Oireachtas Joint and Select Committees

Wednesday, 25 January 2023

Joint Oireachtas Committee on Health

Electronic Health Records: Discussion

Photo of Róisín ShortallRóisín Shortall (Dublin North West, Social Democrats) | Oireachtas source

The witnesses are welcome. I thank them for coming in. I agree that we have to have the Secretary General of the Department of Health before us to answer for both what that Department is doing and for the position the Department of Public Expenditure and Reform took in 2018. We should aim to do that soon because this is so fundamental to everything else in the health service. The Chair suggested asking the Department of Public Expenditure and Reform for a written response. I propose that we also ask officials to send us a copy of the 2018 letter with its response to the strategy. Reference was made to Richard Corbridge. I remember him well from the health service. He was regarded as quite exceptional in terms of his vision for the future and the need to digitalise the entire health service. He was largely responsible for drawing up that 2015 strategy.

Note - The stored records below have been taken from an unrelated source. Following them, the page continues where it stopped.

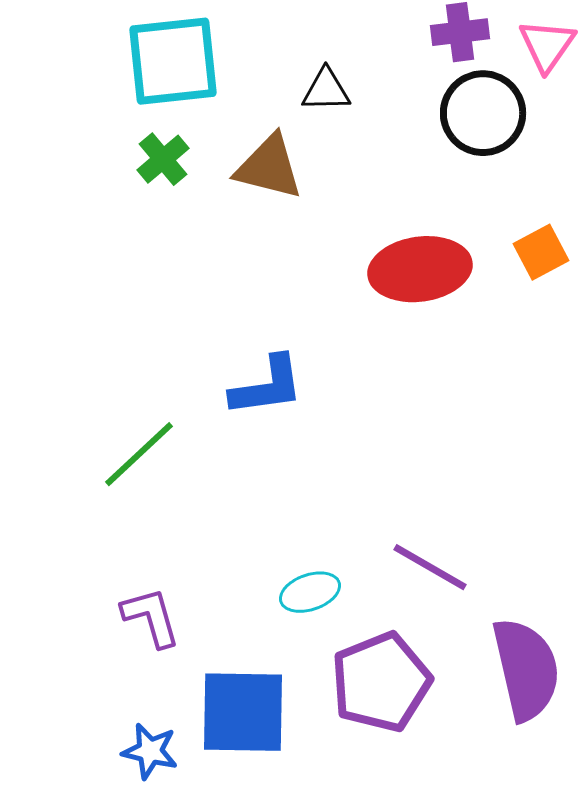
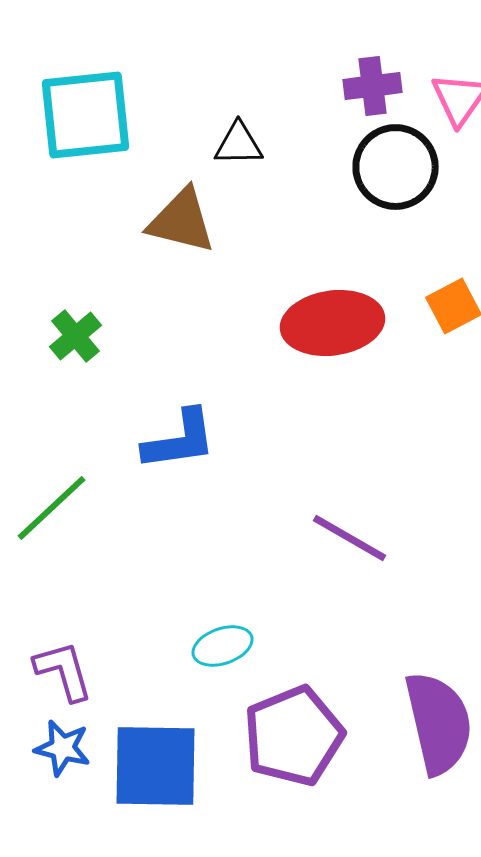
green cross: (163, 159) -> (76, 336), moved
purple line: (430, 567) -> (350, 538), moved
blue star: (150, 751) -> (63, 748), moved

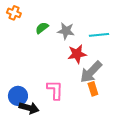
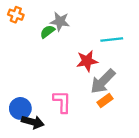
gray star: (66, 31) -> (60, 21), moved
orange rectangle: (93, 89) -> (105, 101), turned 72

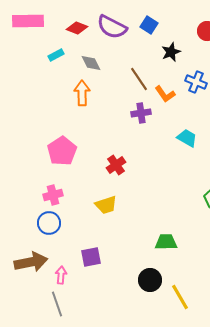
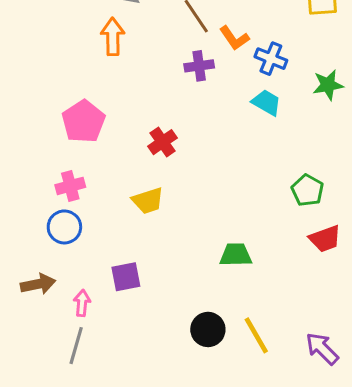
blue cross: (196, 82) -> (271, 59), moved
brown arrow: (31, 262) -> (38, 284), size x0.7
black circle: (150, 280) -> (208, 329), moved
gray line: (57, 304) -> (76, 346), turned 35

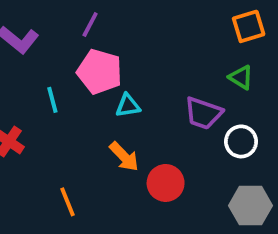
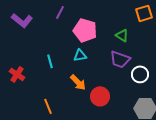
pink pentagon: (100, 72) -> (85, 30), moved
green triangle: (241, 77) -> (122, 35), moved
cyan line: (52, 100) -> (50, 61), moved

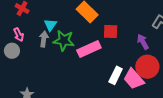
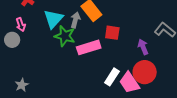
cyan triangle: (50, 25) -> (53, 19), size x1.5
gray arrow: (44, 39) -> (75, 20), moved

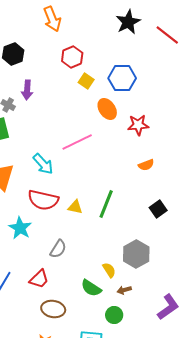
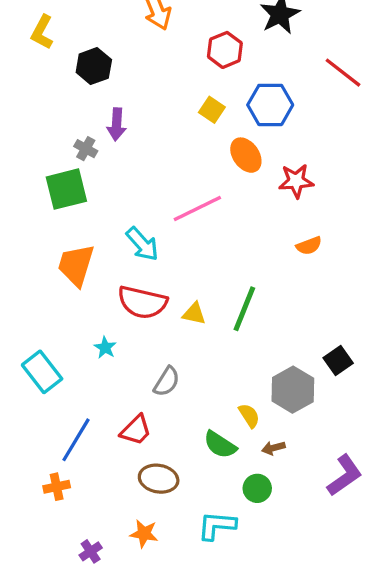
red line: (167, 35) -> (343, 73), moved
red hexagon: (72, 57) -> (225, 50), moved
black square: (158, 209) -> (338, 361), moved
cyan star: (20, 228) -> (105, 348), size x0.6

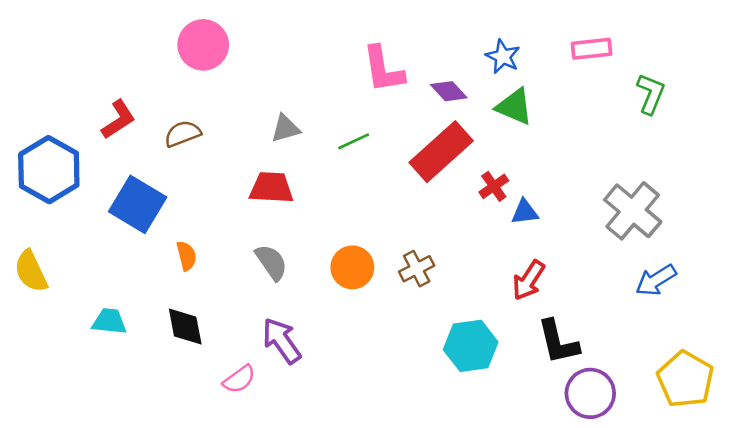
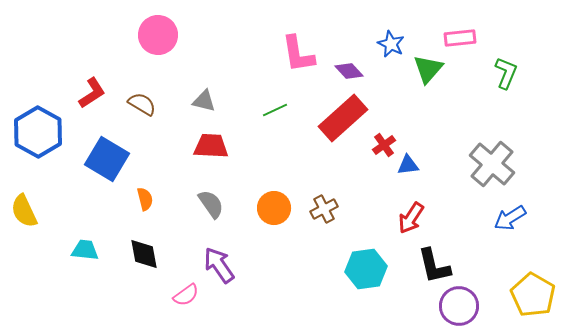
green triangle: (514, 107) -> (428, 69), moved, turned 48
gray triangle: (285, 128) -> (204, 101), moved, turned 30
brown semicircle: (183, 134) -> (142, 104), turned 52

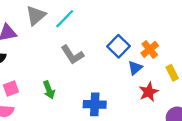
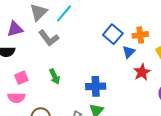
orange cross: (150, 49) -> (140, 35), turned 35
gray L-shape: (72, 55) -> (49, 38), moved

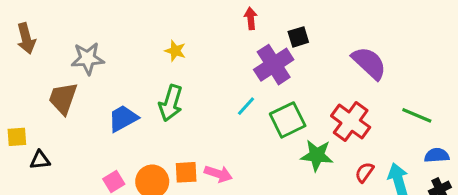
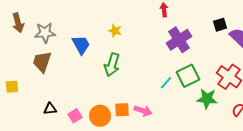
black square: (298, 37) -> (220, 25), moved
gray star: (88, 58) -> (45, 33), moved
cyan line: (246, 106) -> (166, 83), moved
blue trapezoid: (123, 118) -> (81, 45), moved, turned 90
black triangle: (40, 160) -> (50, 109), moved

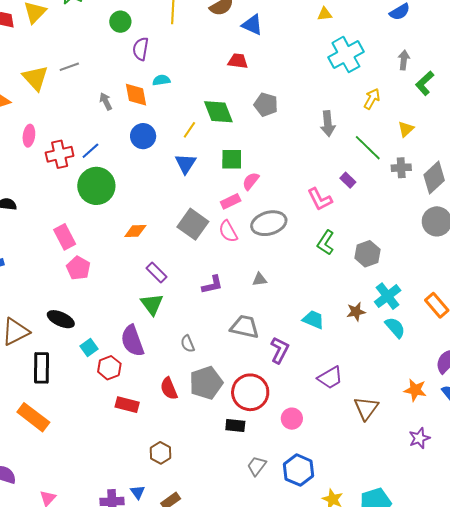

Regrettably, after the response from the Department of Public Expenditure and Reform, he just decided to walk away because it was quite clear there was no appetite for this at either a political level or within the two Departments. Nobody was serious about this. We are seeing this over and over again. We saw it just last year when Laura Magahy and Professor Tom Keane walked away because there was no will to modernise the health service or to do those blindingly obvious things that need to be done. Why are they being blocked? We have to get to the root of that. It is no surprise that Richard Corbridge is now in a very senior role with Boots. He had fantastic ability and it is an utter shame that he was driven out of the health service.

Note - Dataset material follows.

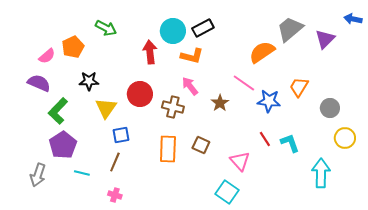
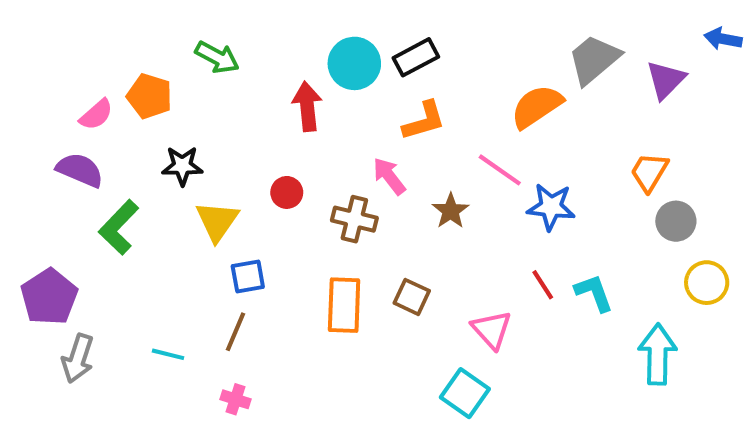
orange pentagon: (73, 47) -> (150, 96), turned -30
orange L-shape: (192, 56) -> (424, 121), moved, turned -30
orange trapezoid: (299, 87) -> (649, 172), moved
red circle: (140, 94) -> (287, 192), size x0.6
purple pentagon: (63, 145) -> (49, 297), moved

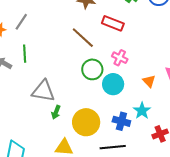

As has been referenced, we have to have data-driven policy and decision-making within the health service. We all know the difficulty in accessing data through parliamentary questions. Even when I was in the Department of Health for a short period, I wanted to know where the health and social care staff were, how many we had and where they were employed. It took four or five months for the HSE to be able to give me those data about its own employees. That is the level of need. It is so completely basic. We know nothing about the prevalence of disease around the country and whether there are particular pockets or anything like that. It is fundamental stuff. The idea of the RHAs is that decisions would be taken on the allocation of budgets based on local need within each of those areas but we do not have those data on local need. It takes forever to get any kind of basic profile of different areas. This is critical. The other thing about that is not only having needs-based budget allocation but having accountability for performance. How can that be done unless what the needs are and what the response is can be measured? There is no accountability right down through the system because we cannot measure these basic things. The witnesses have strong support from the committee. We are keen to accelerate those fundamental reforms or at least get them moving.

I ask them to fill us in from a research perspective. We know the huge benefits for patients of an EHR and all the other aspects of that. From a research perspective, what are the huge obstacles to carrying out meaningful research and the data gaps that are there? Maybe they could fill us in on some of those key areas that they cannot properly do because of the lack of data.